• What the task asks
Switch "В корзину" to "Купить" wherever it occurs in the lines below, and give all the lines again with nothing else changed.

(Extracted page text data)

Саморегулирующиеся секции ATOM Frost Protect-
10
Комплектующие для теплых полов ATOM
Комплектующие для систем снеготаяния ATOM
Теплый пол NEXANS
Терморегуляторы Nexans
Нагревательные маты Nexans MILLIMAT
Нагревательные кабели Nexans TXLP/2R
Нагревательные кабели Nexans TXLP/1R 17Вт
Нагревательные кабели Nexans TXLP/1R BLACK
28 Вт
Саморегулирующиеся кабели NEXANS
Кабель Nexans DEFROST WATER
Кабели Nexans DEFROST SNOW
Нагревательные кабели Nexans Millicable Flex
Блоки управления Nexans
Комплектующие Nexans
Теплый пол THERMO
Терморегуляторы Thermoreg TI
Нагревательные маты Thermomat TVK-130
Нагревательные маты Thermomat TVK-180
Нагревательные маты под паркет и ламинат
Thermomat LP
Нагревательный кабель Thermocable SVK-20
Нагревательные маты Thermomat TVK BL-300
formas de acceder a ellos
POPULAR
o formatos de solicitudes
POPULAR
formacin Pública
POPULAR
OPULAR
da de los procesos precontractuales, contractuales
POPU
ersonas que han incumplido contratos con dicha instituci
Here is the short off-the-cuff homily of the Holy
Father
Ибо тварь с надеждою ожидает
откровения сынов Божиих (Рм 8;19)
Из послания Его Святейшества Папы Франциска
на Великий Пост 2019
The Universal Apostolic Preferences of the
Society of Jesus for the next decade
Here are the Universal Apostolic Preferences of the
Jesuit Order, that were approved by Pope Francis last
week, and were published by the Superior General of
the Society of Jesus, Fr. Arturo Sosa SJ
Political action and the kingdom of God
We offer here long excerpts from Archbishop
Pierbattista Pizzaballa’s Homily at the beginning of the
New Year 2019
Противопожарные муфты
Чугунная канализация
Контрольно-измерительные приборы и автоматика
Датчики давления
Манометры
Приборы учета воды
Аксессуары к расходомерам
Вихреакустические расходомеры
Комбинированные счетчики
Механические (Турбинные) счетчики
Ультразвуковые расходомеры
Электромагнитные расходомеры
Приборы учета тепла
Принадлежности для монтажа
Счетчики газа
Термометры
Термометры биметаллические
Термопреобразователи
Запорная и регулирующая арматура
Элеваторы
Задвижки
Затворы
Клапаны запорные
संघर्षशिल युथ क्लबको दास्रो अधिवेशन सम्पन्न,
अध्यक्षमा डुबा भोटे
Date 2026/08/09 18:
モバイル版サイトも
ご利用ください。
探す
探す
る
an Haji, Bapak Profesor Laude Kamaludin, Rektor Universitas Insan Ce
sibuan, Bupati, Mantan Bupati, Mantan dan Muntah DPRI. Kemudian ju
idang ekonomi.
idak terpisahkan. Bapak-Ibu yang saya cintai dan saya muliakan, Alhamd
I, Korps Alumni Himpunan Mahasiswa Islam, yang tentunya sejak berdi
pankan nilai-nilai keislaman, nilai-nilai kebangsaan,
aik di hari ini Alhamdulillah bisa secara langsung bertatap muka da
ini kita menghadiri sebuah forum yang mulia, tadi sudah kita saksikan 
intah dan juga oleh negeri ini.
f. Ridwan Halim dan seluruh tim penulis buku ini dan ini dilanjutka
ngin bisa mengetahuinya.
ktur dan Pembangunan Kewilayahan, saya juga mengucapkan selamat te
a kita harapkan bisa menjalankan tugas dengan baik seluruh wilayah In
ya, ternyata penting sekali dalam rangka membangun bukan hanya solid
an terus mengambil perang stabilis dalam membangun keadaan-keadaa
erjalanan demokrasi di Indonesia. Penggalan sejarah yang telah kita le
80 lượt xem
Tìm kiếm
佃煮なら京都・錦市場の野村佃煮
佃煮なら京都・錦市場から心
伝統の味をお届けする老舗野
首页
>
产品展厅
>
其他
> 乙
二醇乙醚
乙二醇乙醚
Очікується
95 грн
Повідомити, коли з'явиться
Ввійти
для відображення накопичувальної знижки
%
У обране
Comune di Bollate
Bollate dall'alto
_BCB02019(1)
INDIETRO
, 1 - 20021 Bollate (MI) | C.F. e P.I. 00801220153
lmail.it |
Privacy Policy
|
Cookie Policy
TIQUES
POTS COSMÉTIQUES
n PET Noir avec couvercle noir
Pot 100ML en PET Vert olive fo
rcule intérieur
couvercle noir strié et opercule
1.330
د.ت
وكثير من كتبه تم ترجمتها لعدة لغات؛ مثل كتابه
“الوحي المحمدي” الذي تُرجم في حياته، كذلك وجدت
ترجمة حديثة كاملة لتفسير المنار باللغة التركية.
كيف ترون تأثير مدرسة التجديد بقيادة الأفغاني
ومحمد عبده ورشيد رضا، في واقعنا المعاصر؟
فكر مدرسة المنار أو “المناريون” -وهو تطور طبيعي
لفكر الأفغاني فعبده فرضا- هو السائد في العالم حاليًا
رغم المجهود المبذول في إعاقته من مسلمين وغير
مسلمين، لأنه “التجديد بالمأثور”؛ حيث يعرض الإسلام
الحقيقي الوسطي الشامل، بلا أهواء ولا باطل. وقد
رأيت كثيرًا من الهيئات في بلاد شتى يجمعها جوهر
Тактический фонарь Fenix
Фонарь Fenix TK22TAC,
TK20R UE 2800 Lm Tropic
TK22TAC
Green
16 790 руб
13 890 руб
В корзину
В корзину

• Solution for this problem
Саморегулирующиеся секции ATOM Frost Protect-
10
Комплектующие для теплых полов ATOM
Комплектующие для систем снеготаяния ATOM
Теплый пол NEXANS
Терморегуляторы Nexans
Нагревательные маты Nexans MILLIMAT
Нагревательные кабели Nexans TXLP/2R
Нагревательные кабели Nexans TXLP/1R 17Вт
Нагревательные кабели Nexans TXLP/1R BLACK
28 Вт
Саморегулирующиеся кабели NEXANS
Кабель Nexans DEFROST WATER
Кабели Nexans DEFROST SNOW
Нагревательные кабели Nexans Millicable Flex
Блоки управления Nexans
Комплектующие Nexans
Теплый пол THERMO
Терморегуляторы Thermoreg TI
Нагревательные маты Thermomat TVK-130
Нагревательные маты Thermomat TVK-180
Нагревательные маты под паркет и ламинат
Thermomat LP
Нагревательный кабель Thermocable SVK-20
Нагревательные маты Thermomat TVK BL-300
formas de acceder a ellos
POPULAR
o formatos de solicitudes
POPULAR
formacin Pública
POPULAR
OPULAR
da de los procesos precontractuales, contractuales
POPU
ersonas que han incumplido contratos con dicha instituci
Here is the short off-the-cuff homily of the Holy
Father
Ибо тварь с надеждою ожидает
откровения сынов Божиих (Рм 8;19)
Из послания Его Святейшества Папы Франциска
на Великий Пост 2019
The Universal Apostolic Preferences of the
Society of Jesus for the next decade
Here are the Universal Apostolic Preferences of the
Jesuit Order, that were approved by Pope Francis last
week, and were published by the Superior General of
the Society of Jesus, Fr. Arturo Sosa SJ
Political action and the kingdom of God
We offer here long excerpts from Archbishop
Pierbattista Pizzaballa’s Homily at the beginning of the
New Year 2019
Противопожарные муфты
Чугунная канализация
Контрольно-измерительные приборы и автоматика
Датчики давления
Манометры
Приборы учета воды
Аксессуары к расходомерам
Вихреакустические расходомеры
Комбинированные счетчики
Механические (Турбинные) счетчики
Ультразвуковые расходомеры
Электромагнитные расходомеры
Приборы учета тепла
Принадлежности для монтажа
Счетчики газа
Термометры
Термометры биметаллические
Термопреобразователи
Запорная и регулирующая арматура
Элеваторы
Задвижки
Затворы
Клапаны запорные
संघर्षशिल युथ क्लबको दास्रो अधिवेशन सम्पन्न,
अध्यक्षमा डुबा भोटे
Date 2026/08/09 18:
モバイル版サイトも
ご利用ください。
探す
探す
る
an Haji, Bapak Profesor Laude Kamaludin, Rektor Universitas Insan Ce
sibuan, Bupati, Mantan Bupati, Mantan dan Muntah DPRI. Kemudian ju
idang ekonomi.
idak terpisahkan. Bapak-Ibu yang saya cintai dan saya muliakan, Alhamd
I, Korps Alumni Himpunan Mahasiswa Islam, yang tentunya sejak berdi
pankan nilai-nilai keislaman, nilai-nilai kebangsaan,
aik di hari ini Alhamdulillah bisa secara langsung bertatap muka da
ini kita menghadiri sebuah forum yang mulia, tadi sudah kita saksikan 
intah dan juga oleh negeri ini.
f. Ridwan Halim dan seluruh tim penulis buku ini dan ini dilanjutka
ngin bisa mengetahuinya.
ktur dan Pembangunan Kewilayahan, saya juga mengucapkan selamat te
a kita harapkan bisa menjalankan tugas dengan baik seluruh wilayah In
ya, ternyata penting sekali dalam rangka membangun bukan hanya solid
an terus mengambil perang stabilis dalam membangun keadaan-keadaa
erjalanan demokrasi di Indonesia. Penggalan sejarah yang telah kita le
80 lượt xem
Tìm kiếm
佃煮なら京都・錦市場の野村佃煮
佃煮なら京都・錦市場から心
伝統の味をお届けする老舗野
首页
>
产品展厅
>
其他
> 乙
二醇乙醚
乙二醇乙醚
Очікується
95 грн
Повідомити, коли з'явиться
Ввійти
для відображення накопичувальної знижки
%
У обране
Comune di Bollate
Bollate dall'alto
_BCB02019(1)
INDIETRO
, 1 - 20021 Bollate (MI) | C.F. e P.I. 00801220153
lmail.it |
Privacy Policy
|
Cookie Policy
TIQUES
POTS COSMÉTIQUES
n PET Noir avec couvercle noir
Pot 100ML en PET Vert olive fo
rcule intérieur
couvercle noir strié et opercule
1.330
د.ت
وكثير من كتبه تم ترجمتها لعدة لغات؛ مثل كتابه
“الوحي المحمدي” الذي تُرجم في حياته، كذلك وجدت
ترجمة حديثة كاملة لتفسير المنار باللغة التركية.
كيف ترون تأثير مدرسة التجديد بقيادة الأفغاني
ومحمد عبده ورشيد رضا، في واقعنا المعاصر؟
فكر مدرسة المنار أو “المناريون” -وهو تطور طبيعي
لفكر الأفغاني فعبده فرضا- هو السائد في العالم حاليًا
رغم المجهود المبذول في إعاقته من مسلمين وغير
مسلمين، لأنه “التجديد بالمأثور”؛ حيث يعرض الإسلام
الحقيقي الوسطي الشامل، بلا أهواء ولا باطل. وقد
رأيت كثيرًا من الهيئات في بلاد شتى يجمعها جوهر
Тактический фонарь Fenix
Фонарь Fenix TK22TAC,
TK20R UE 2800 Lm Tropic
TK22TAC
Green
16 790 руб
13 890 руб
Купить
Купить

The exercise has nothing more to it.